# [Given information]
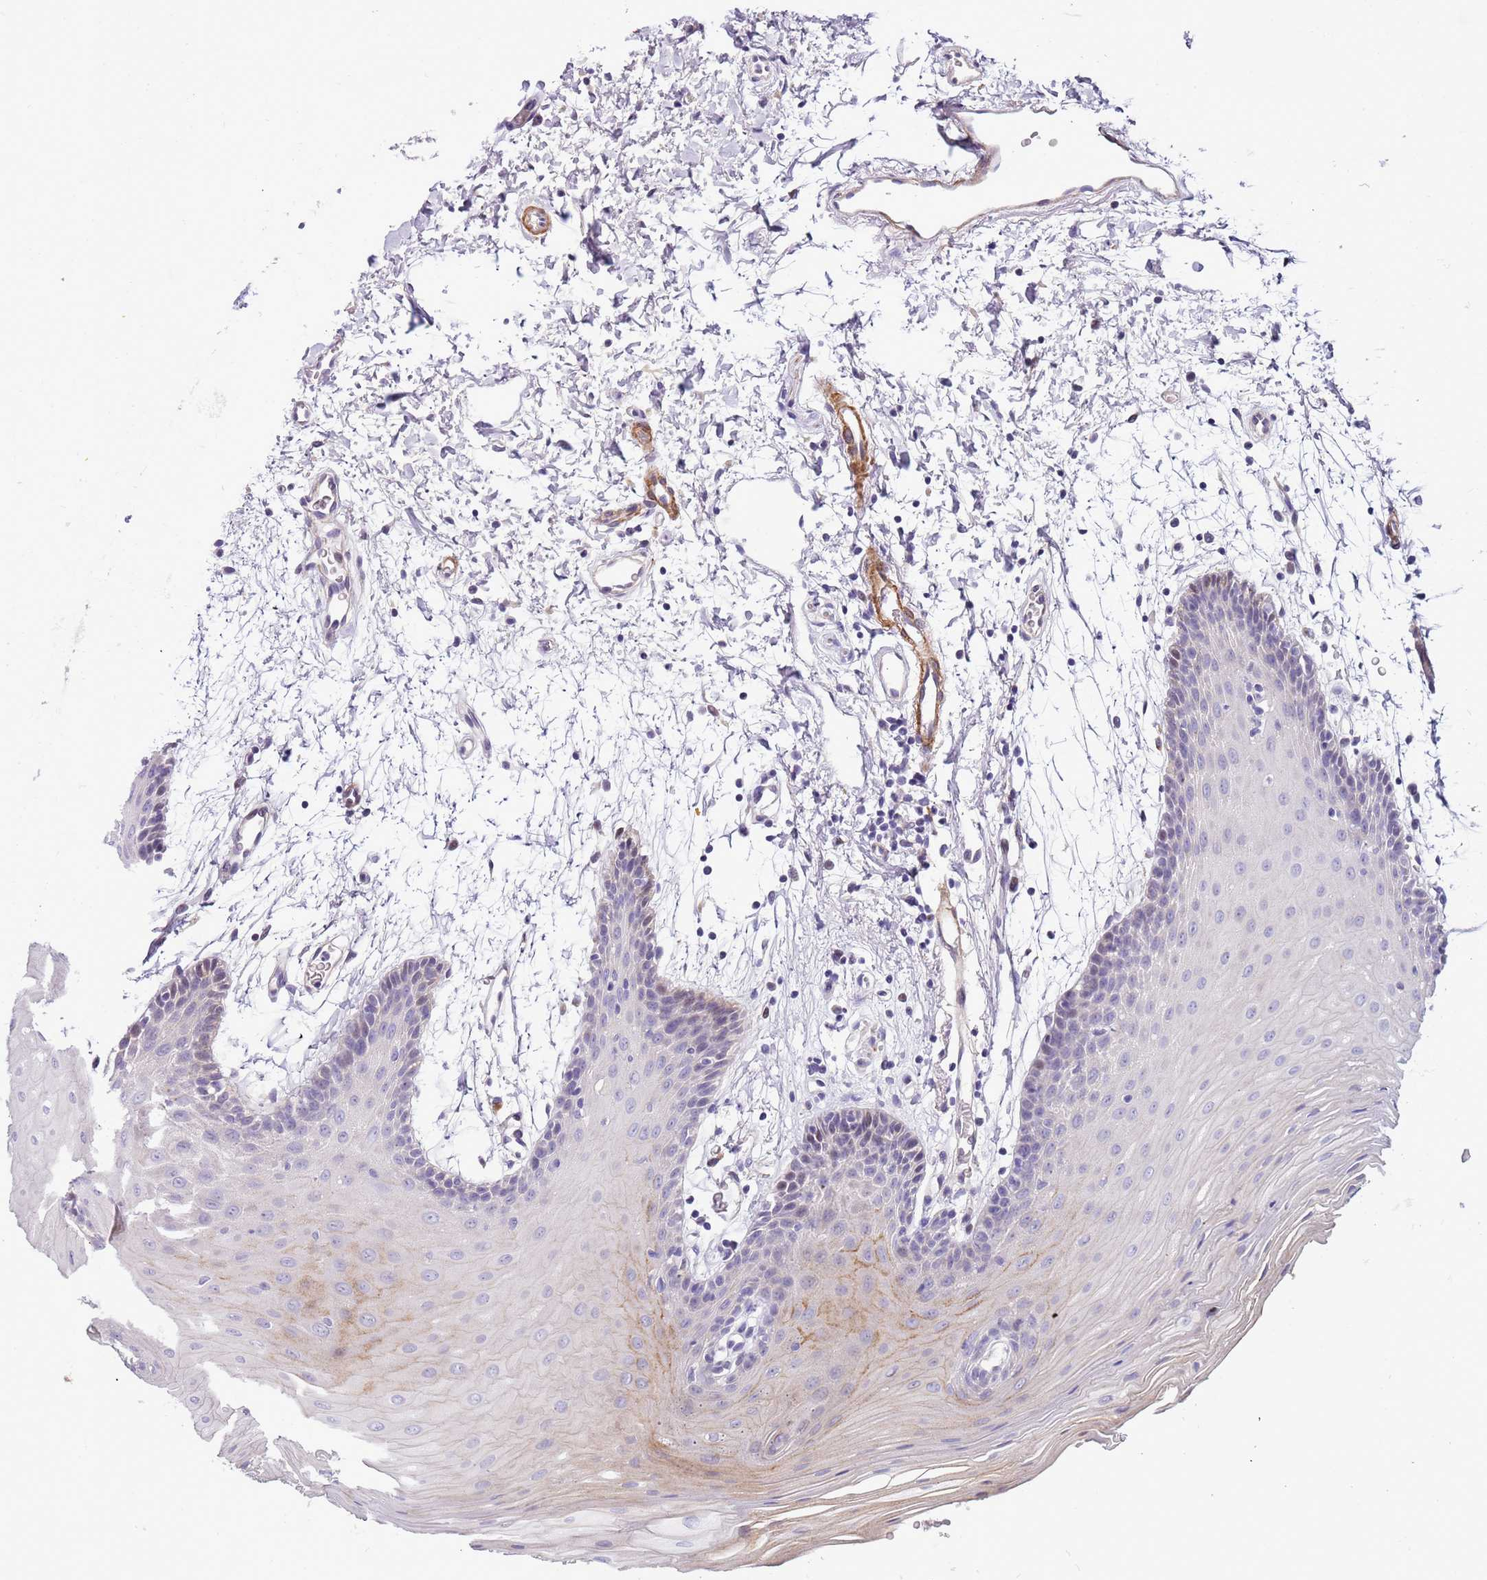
{"staining": {"intensity": "weak", "quantity": "<25%", "location": "cytoplasmic/membranous"}, "tissue": "oral mucosa", "cell_type": "Squamous epithelial cells", "image_type": "normal", "snomed": [{"axis": "morphology", "description": "Normal tissue, NOS"}, {"axis": "topography", "description": "Skeletal muscle"}, {"axis": "topography", "description": "Oral tissue"}, {"axis": "topography", "description": "Salivary gland"}, {"axis": "topography", "description": "Peripheral nerve tissue"}], "caption": "Micrograph shows no significant protein positivity in squamous epithelial cells of benign oral mucosa. (Brightfield microscopy of DAB (3,3'-diaminobenzidine) immunohistochemistry (IHC) at high magnification).", "gene": "PLEKHH1", "patient": {"sex": "male", "age": 54}}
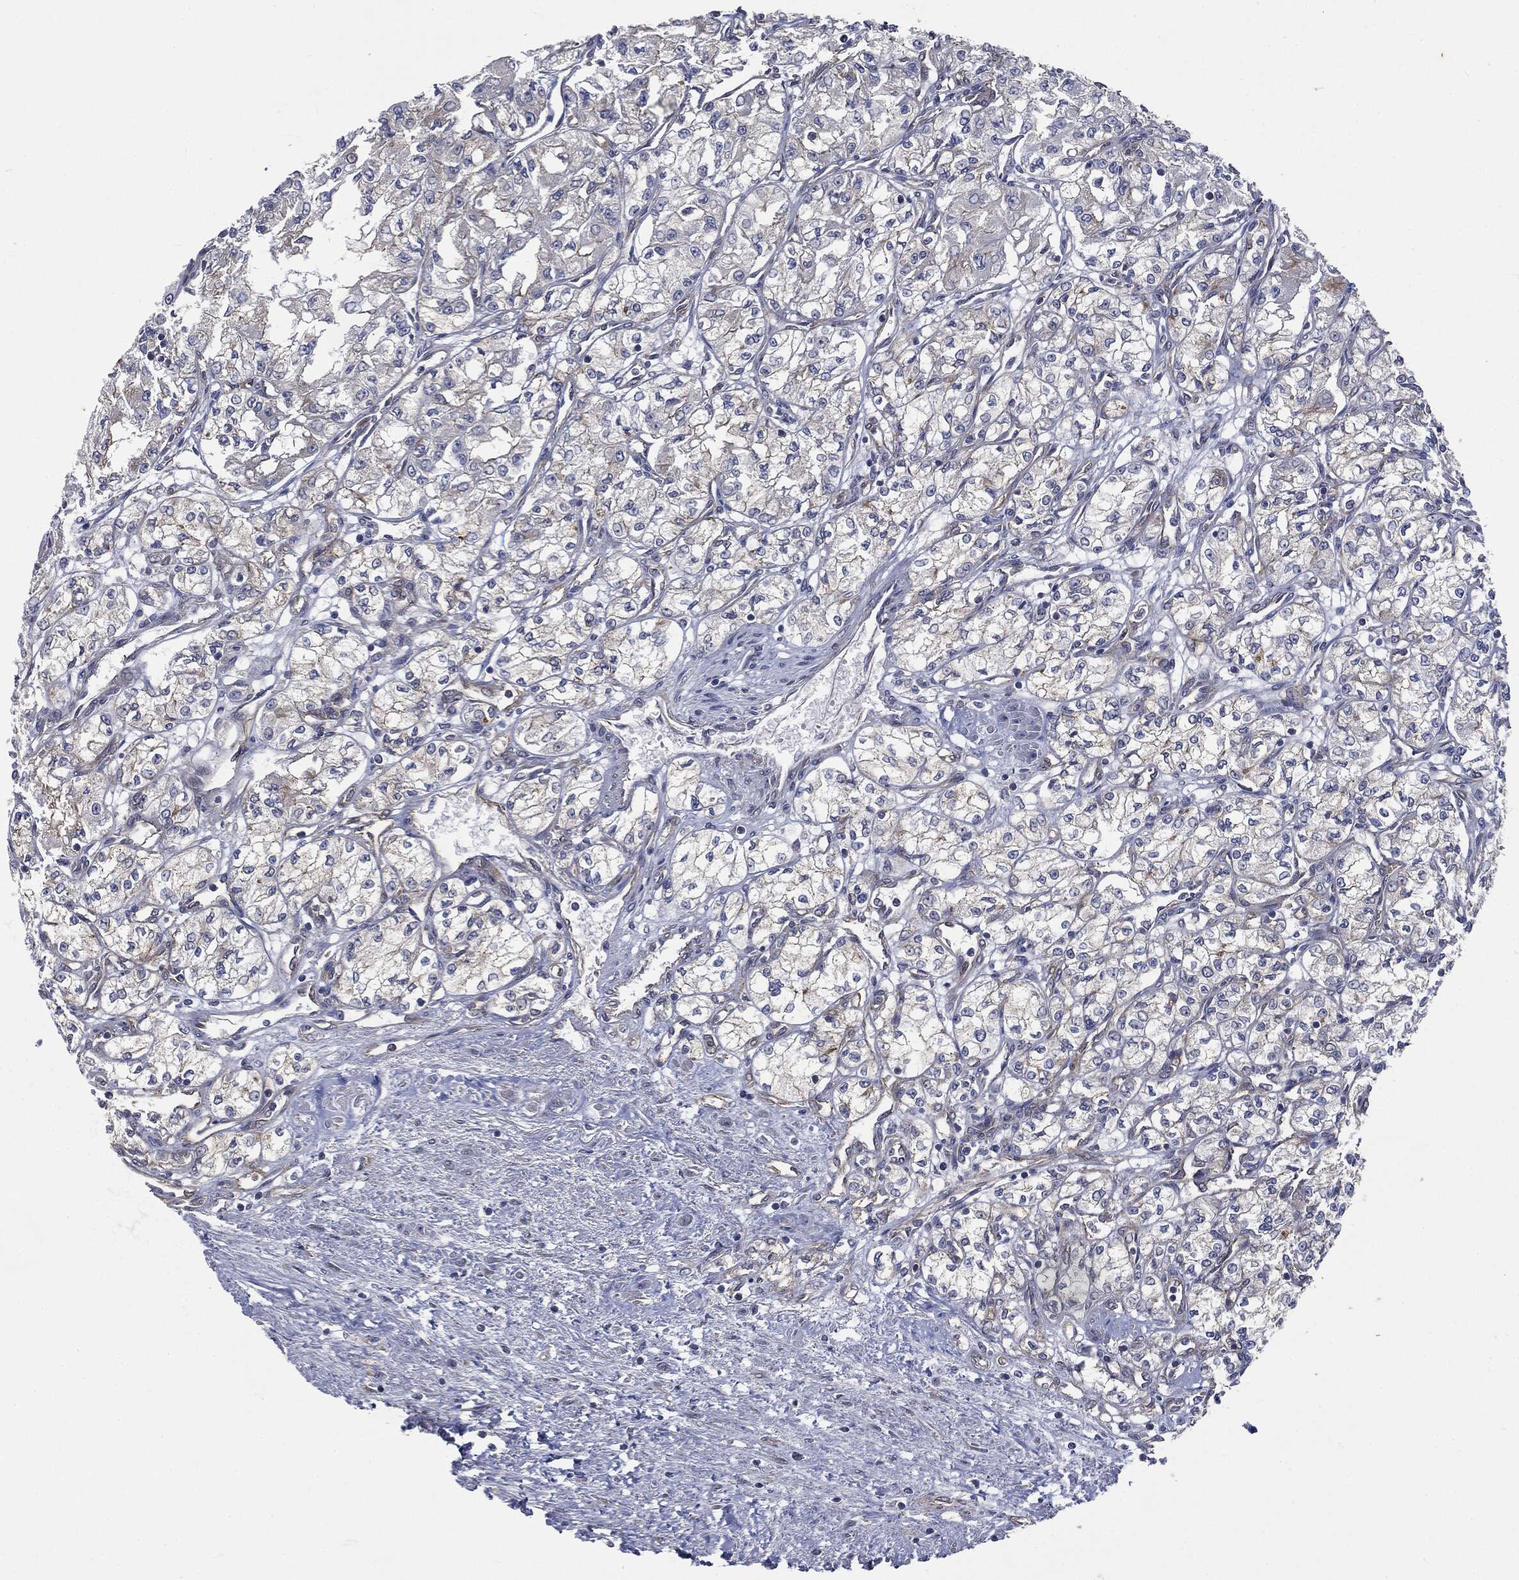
{"staining": {"intensity": "negative", "quantity": "none", "location": "none"}, "tissue": "renal cancer", "cell_type": "Tumor cells", "image_type": "cancer", "snomed": [{"axis": "morphology", "description": "Adenocarcinoma, NOS"}, {"axis": "topography", "description": "Kidney"}], "caption": "The micrograph displays no significant expression in tumor cells of renal cancer (adenocarcinoma).", "gene": "EPS15L1", "patient": {"sex": "male", "age": 59}}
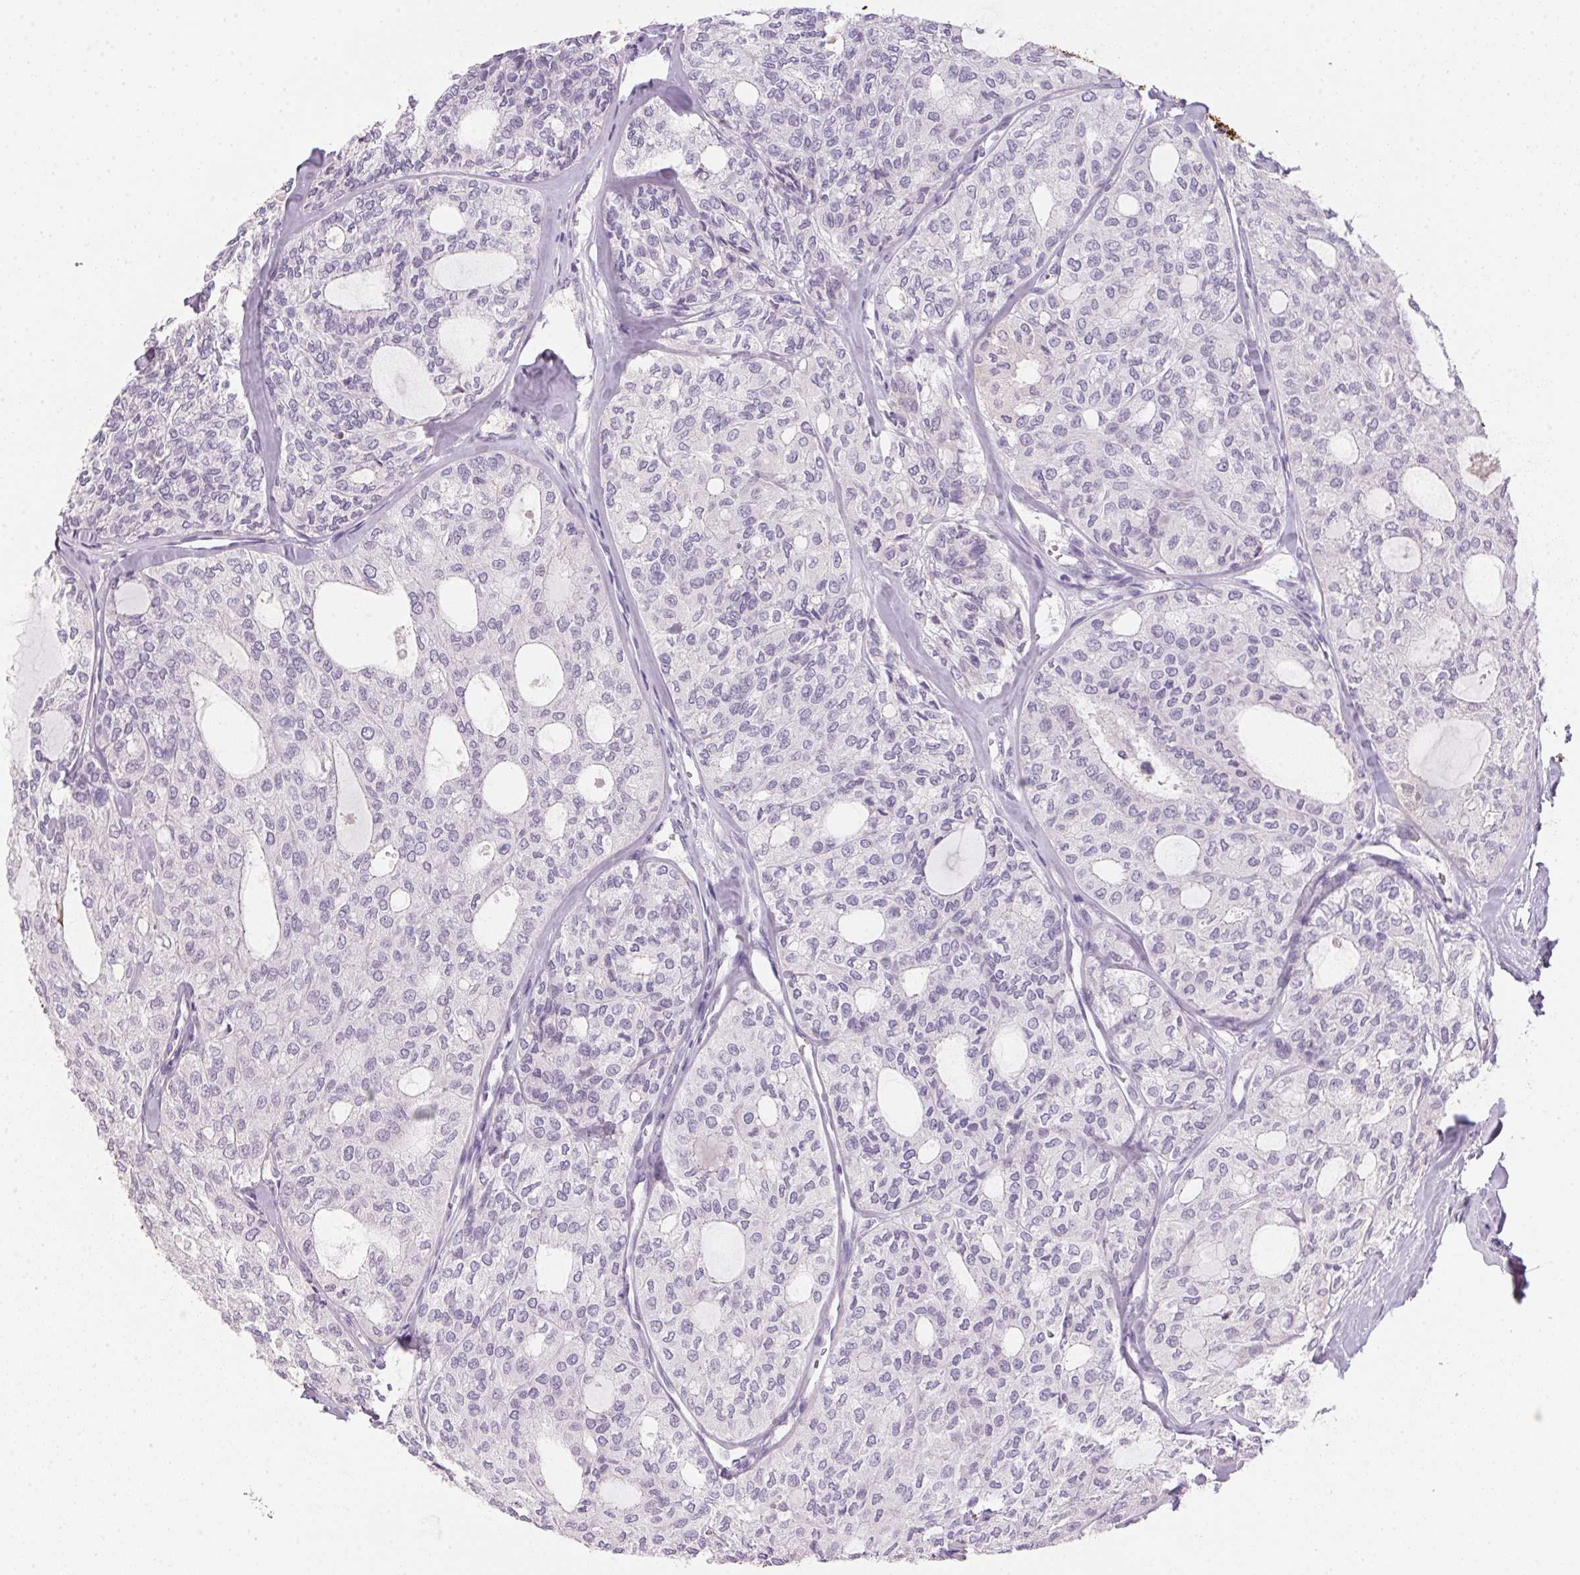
{"staining": {"intensity": "negative", "quantity": "none", "location": "none"}, "tissue": "thyroid cancer", "cell_type": "Tumor cells", "image_type": "cancer", "snomed": [{"axis": "morphology", "description": "Follicular adenoma carcinoma, NOS"}, {"axis": "topography", "description": "Thyroid gland"}], "caption": "A high-resolution image shows immunohistochemistry (IHC) staining of thyroid cancer, which reveals no significant expression in tumor cells. (DAB immunohistochemistry (IHC), high magnification).", "gene": "ECPAS", "patient": {"sex": "male", "age": 75}}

# [Try it]
The material above is to be transcribed exactly, with all pictures omitted.

# [Your solution]
{"staining": {"intensity": "weak", "quantity": "<25%", "location": "cytoplasmic/membranous"}, "tissue": "oral mucosa", "cell_type": "Squamous epithelial cells", "image_type": "normal", "snomed": [{"axis": "morphology", "description": "Normal tissue, NOS"}, {"axis": "topography", "description": "Skeletal muscle"}, {"axis": "topography", "description": "Oral tissue"}, {"axis": "topography", "description": "Salivary gland"}, {"axis": "topography", "description": "Peripheral nerve tissue"}], "caption": "Micrograph shows no significant protein positivity in squamous epithelial cells of benign oral mucosa. (Brightfield microscopy of DAB (3,3'-diaminobenzidine) immunohistochemistry (IHC) at high magnification).", "gene": "PLEKHH1", "patient": {"sex": "male", "age": 54}}
{"staining": {"intensity": "negative", "quantity": "none", "location": "none"}, "tissue": "renal cancer", "cell_type": "Tumor cells", "image_type": "cancer", "snomed": [{"axis": "morphology", "description": "Adenocarcinoma, NOS"}, {"axis": "topography", "description": "Kidney"}], "caption": "The micrograph displays no significant expression in tumor cells of renal cancer (adenocarcinoma).", "gene": "EPS15L1", "patient": {"sex": "male", "age": 59}}
{"staining": {"intensity": "negative", "quantity": "none", "location": "none"}, "tissue": "thyroid cancer", "cell_type": "Tumor cells", "image_type": "cancer", "snomed": [{"axis": "morphology", "description": "Follicular adenoma carcinoma, NOS"}, {"axis": "topography", "description": "Thyroid gland"}], "caption": "A high-resolution image shows immunohistochemistry (IHC) staining of thyroid cancer, which reveals no significant expression in tumor cells. (DAB immunohistochemistry (IHC), high magnification).", "gene": "ECPAS", "patient": {"sex": "male", "age": 75}}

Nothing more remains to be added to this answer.